Your instructions - Reproduce the material from its first line through the line that contains "Toys Wholesale", both included, keeping every line unchanged.

Data to examine -
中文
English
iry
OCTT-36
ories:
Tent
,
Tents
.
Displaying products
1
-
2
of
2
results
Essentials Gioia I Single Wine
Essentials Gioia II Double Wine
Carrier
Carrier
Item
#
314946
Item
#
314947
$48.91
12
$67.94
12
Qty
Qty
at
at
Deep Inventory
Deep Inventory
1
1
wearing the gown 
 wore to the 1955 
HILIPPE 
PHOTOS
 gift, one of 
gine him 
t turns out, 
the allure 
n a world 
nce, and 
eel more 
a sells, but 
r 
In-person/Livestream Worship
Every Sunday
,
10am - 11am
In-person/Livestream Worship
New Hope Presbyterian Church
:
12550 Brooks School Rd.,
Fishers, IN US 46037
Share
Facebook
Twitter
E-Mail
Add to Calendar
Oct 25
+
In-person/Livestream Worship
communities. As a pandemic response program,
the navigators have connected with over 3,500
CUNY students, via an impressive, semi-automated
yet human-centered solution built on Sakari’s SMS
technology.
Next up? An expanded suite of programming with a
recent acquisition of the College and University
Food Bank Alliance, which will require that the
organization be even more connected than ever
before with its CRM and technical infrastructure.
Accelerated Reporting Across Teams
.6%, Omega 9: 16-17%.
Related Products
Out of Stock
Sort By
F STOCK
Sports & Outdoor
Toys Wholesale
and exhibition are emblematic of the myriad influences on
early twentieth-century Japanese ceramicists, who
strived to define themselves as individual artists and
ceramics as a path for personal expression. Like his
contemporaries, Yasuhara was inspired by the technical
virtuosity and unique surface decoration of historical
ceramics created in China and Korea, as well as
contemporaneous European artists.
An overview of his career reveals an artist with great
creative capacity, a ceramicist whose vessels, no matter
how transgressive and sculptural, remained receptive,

Final answer -
中文
English
iry
OCTT-36
ories:
Tent
,
Tents
.
Displaying products
1
-
2
of
2
results
Essentials Gioia I Single Wine
Essentials Gioia II Double Wine
Carrier
Carrier
Item
#
314946
Item
#
314947
$48.91
12
$67.94
12
Qty
Qty
at
at
Deep Inventory
Deep Inventory
1
1
wearing the gown 
 wore to the 1955 
HILIPPE 
PHOTOS
 gift, one of 
gine him 
t turns out, 
the allure 
n a world 
nce, and 
eel more 
a sells, but 
r 
In-person/Livestream Worship
Every Sunday
,
10am - 11am
In-person/Livestream Worship
New Hope Presbyterian Church
:
12550 Brooks School Rd.,
Fishers, IN US 46037
Share
Facebook
Twitter
E-Mail
Add to Calendar
Oct 25
+
In-person/Livestream Worship
communities. As a pandemic response program,
the navigators have connected with over 3,500
CUNY students, via an impressive, semi-automated
yet human-centered solution built on Sakari’s SMS
technology.
Next up? An expanded suite of programming with a
recent acquisition of the College and University
Food Bank Alliance, which will require that the
organization be even more connected than ever
before with its CRM and technical infrastructure.
Accelerated Reporting Across Teams
.6%, Omega 9: 16-17%.
Related Products
Out of Stock
Sort By
F STOCK
Sports & Outdoor
Toys Wholesale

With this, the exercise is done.